You know as the viewer, that something has to happen and the underlying friction between the women leads to a terrible moment when the boat, the guide and the women are thrown into the river and disappear into the rapids. The women find each other on the banks, but their guide is missing and without knowledge of the river or nature, they are left to fend for themselves that night. When Guy does not show by the next morning, they come to the shocking realization that they are on their own and that they need each other.

As with all good hero stories, each of the characters finds herself as well as her strengths. Some emotional scenes where disclosure to the others leads to liberation and intimacy, and this cleansing has every woman experiencing herself in a new way.

The film hosts some recognized faces and also new talent. I enjoyed each performance because the characters were seamless. I found it difficult to tell the actress and the character  apart and so give kudos to the actresses for their performances. I can not say much about the guide, his character had a small role to play, and he did not really have a chance to show off his talent.

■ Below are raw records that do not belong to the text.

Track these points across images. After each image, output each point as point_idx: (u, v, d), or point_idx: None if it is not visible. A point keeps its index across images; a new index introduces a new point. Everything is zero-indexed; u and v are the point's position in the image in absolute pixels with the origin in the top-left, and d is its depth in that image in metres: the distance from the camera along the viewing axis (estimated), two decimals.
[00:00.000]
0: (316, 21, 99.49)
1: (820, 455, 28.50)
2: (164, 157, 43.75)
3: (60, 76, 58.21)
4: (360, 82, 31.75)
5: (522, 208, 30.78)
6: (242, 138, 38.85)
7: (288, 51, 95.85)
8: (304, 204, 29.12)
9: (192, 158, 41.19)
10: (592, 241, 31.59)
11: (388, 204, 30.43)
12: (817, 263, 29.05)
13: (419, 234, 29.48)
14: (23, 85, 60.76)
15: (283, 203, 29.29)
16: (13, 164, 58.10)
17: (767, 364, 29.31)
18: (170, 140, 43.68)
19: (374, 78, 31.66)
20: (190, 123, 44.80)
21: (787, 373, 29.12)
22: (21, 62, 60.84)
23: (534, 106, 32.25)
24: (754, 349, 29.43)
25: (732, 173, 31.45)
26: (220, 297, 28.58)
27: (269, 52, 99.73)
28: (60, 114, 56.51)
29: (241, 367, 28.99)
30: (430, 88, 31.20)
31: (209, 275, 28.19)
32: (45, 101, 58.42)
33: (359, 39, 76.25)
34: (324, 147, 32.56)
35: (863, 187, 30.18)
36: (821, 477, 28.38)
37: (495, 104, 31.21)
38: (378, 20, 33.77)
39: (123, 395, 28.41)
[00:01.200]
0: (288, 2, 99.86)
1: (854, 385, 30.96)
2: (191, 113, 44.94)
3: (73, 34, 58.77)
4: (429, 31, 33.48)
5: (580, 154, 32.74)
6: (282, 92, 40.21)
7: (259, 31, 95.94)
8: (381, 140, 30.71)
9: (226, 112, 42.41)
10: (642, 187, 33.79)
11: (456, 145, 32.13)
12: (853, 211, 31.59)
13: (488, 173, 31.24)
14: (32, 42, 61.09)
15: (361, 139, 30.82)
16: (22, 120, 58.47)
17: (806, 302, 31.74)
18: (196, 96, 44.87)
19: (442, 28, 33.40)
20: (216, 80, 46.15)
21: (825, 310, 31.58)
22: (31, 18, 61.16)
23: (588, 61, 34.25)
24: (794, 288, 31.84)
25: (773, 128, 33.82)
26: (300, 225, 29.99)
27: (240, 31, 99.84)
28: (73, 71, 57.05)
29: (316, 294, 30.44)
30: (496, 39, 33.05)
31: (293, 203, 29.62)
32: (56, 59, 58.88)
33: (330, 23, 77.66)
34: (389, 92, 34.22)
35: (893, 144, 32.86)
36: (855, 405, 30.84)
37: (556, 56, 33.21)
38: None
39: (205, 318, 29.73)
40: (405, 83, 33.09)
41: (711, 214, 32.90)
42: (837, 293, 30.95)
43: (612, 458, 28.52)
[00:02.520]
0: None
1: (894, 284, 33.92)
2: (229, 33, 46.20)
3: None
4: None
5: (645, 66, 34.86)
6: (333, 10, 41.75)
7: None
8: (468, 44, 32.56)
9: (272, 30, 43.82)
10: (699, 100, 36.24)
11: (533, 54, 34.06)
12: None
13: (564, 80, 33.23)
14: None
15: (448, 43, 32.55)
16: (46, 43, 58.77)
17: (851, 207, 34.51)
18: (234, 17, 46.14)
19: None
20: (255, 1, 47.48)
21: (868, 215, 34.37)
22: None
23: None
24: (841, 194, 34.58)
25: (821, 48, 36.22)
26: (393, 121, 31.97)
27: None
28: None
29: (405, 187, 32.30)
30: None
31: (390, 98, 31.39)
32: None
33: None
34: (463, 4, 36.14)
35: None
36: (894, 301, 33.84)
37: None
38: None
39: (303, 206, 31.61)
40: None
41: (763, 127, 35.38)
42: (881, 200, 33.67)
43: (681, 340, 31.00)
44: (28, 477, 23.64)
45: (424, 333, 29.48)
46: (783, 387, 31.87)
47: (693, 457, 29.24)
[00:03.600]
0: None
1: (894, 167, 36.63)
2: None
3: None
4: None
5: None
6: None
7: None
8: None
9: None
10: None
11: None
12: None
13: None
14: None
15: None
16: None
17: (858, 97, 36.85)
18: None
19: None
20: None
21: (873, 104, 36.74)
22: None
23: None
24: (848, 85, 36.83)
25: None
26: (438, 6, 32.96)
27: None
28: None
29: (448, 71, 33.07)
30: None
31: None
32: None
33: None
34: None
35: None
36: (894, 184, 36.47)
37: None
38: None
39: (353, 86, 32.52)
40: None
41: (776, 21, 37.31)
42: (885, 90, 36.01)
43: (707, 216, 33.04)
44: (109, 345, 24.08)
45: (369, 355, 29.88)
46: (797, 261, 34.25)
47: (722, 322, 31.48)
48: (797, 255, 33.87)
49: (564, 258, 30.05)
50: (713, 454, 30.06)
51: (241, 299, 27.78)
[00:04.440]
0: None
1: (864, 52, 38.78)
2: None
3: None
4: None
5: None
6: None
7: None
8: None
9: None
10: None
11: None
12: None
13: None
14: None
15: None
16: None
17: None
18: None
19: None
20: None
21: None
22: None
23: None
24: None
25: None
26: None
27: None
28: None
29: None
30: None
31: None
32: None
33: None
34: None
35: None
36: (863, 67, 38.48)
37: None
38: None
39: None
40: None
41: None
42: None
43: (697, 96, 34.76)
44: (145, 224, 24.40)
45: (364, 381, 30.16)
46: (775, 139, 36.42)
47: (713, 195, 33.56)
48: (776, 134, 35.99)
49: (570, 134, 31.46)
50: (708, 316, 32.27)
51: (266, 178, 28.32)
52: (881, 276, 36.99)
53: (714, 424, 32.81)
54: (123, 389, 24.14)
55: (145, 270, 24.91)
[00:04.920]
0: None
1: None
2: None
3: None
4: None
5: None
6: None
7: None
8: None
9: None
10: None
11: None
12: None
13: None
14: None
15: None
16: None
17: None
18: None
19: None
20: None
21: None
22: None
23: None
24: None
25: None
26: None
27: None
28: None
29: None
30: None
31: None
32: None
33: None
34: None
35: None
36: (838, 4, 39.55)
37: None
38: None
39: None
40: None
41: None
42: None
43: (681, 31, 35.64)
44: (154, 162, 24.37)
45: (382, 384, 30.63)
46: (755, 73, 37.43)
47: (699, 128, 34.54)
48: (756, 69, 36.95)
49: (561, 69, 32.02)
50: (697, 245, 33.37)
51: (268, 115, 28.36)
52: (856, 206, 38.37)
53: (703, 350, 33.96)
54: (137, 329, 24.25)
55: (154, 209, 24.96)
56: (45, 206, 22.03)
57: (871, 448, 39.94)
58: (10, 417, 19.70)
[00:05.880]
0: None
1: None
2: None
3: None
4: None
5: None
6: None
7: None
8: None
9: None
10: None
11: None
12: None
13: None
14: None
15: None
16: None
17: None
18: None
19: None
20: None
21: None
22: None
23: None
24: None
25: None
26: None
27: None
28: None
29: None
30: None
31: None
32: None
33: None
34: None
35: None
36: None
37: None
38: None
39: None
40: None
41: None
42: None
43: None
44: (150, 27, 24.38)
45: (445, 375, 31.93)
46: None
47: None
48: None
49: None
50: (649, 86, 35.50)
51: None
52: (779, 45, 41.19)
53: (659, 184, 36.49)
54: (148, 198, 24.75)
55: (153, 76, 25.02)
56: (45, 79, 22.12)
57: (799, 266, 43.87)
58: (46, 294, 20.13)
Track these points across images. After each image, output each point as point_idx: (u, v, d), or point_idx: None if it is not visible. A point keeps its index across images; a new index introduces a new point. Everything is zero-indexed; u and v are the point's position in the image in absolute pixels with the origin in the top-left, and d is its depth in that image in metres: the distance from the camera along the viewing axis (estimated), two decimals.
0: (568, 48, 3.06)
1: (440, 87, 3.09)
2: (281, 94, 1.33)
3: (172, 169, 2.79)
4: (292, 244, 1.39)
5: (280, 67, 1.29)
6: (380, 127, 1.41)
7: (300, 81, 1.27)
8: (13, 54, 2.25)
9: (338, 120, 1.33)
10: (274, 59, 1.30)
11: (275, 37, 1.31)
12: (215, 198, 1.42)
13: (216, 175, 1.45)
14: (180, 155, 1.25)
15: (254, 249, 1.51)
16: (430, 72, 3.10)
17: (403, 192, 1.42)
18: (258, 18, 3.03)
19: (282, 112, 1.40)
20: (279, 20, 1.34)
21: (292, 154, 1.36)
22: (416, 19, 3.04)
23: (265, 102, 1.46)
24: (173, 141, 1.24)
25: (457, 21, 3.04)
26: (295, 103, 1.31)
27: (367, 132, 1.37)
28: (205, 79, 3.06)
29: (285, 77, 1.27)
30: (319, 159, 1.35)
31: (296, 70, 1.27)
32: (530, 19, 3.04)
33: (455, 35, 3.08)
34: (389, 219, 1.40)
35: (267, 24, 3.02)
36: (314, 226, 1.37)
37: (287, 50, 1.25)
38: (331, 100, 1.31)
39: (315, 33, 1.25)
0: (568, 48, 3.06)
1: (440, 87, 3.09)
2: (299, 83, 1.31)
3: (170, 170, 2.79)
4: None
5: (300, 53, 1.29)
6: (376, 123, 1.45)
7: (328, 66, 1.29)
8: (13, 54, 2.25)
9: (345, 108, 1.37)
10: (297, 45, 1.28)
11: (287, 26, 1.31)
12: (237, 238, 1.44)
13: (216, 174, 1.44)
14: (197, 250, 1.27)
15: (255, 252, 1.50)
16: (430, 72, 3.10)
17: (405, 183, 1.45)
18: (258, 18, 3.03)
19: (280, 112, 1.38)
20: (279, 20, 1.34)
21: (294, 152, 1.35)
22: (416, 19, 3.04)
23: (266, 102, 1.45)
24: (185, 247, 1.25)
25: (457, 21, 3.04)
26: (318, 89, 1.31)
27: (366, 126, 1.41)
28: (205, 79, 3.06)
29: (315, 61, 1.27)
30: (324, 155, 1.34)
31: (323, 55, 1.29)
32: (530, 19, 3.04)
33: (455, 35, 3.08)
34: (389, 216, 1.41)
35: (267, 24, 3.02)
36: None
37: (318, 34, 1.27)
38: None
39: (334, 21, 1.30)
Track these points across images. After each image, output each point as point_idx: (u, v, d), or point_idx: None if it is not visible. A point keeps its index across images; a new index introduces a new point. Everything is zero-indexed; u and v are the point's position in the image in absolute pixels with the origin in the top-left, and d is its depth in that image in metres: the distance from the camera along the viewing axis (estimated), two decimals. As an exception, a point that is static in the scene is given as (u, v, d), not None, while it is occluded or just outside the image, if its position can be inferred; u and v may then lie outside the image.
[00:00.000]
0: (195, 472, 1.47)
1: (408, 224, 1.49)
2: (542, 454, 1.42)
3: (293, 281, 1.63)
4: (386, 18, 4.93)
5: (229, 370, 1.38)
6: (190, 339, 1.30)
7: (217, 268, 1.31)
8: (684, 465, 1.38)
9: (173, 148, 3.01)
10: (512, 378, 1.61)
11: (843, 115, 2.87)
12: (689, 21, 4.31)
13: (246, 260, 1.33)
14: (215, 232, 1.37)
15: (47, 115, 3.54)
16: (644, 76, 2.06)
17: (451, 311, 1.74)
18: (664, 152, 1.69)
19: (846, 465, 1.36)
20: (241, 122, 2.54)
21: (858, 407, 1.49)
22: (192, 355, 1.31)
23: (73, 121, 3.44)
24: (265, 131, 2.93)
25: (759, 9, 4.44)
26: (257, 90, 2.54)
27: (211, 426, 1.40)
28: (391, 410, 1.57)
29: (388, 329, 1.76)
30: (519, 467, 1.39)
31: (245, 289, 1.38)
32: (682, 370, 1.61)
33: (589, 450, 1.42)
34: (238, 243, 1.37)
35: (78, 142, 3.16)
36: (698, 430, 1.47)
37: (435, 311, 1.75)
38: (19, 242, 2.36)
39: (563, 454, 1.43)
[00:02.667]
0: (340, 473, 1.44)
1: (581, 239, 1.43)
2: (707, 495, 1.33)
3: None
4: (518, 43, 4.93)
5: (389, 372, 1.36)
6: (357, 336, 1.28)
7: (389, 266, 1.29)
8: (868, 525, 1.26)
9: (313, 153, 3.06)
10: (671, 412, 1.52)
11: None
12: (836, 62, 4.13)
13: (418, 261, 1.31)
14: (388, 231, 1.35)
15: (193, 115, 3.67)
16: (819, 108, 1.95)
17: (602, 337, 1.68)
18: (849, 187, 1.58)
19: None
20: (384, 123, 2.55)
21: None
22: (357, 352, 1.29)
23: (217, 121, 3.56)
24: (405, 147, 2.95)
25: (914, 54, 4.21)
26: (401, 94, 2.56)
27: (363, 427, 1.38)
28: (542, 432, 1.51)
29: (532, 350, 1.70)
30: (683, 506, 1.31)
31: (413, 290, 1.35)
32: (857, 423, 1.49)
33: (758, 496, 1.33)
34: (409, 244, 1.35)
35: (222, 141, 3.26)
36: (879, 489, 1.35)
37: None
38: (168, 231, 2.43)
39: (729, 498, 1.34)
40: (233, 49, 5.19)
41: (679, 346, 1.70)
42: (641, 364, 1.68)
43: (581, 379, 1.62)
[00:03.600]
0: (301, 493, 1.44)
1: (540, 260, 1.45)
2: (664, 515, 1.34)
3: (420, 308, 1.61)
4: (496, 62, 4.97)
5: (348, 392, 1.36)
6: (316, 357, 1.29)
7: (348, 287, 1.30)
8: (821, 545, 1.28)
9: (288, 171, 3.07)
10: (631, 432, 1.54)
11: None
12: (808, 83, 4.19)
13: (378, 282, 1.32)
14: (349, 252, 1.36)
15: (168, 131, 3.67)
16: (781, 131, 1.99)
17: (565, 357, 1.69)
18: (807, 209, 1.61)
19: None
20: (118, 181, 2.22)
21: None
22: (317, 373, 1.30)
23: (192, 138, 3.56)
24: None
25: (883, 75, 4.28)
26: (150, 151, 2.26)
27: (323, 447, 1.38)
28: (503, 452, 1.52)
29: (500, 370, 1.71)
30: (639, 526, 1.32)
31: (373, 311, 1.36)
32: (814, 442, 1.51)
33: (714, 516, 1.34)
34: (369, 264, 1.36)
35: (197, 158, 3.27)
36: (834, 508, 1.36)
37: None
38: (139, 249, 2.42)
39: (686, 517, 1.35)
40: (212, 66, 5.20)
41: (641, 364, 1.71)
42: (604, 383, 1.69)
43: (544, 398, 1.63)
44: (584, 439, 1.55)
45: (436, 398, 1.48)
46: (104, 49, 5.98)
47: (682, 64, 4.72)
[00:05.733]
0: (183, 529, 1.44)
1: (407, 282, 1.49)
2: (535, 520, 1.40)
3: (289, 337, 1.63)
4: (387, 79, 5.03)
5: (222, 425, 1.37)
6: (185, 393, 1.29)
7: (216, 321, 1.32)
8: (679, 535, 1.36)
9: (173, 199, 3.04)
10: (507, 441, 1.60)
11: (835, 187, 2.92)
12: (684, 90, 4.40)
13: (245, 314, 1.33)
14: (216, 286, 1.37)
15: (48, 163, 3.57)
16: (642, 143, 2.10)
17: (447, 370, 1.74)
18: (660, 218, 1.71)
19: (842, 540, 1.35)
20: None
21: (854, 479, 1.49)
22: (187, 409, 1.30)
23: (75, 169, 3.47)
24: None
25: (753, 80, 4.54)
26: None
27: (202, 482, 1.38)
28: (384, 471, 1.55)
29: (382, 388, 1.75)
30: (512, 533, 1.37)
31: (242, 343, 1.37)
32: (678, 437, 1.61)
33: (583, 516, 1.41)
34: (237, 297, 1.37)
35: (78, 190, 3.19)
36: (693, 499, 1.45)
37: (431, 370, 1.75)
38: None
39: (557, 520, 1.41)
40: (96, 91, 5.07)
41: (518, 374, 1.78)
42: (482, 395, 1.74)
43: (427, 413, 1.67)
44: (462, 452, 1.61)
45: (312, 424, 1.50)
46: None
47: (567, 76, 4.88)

At this point, the storytelling stops to avoid spoilers, and I tell you how much I enjoyed this Afrikaans “chick flick” movie. As an English-speaking South African, I have developed a sincere appreciation for the Afrikaans way of telling a story. It’s subtle, not over the top and real. The gentleness and compassion for the fractured parts in every woman will not fail to touch even the most hardened female heart – we cannot help but recognize ourselves in these women. The storytelling is honest and straightforward, and for this reason, I can applaud another Afrikaans film this year.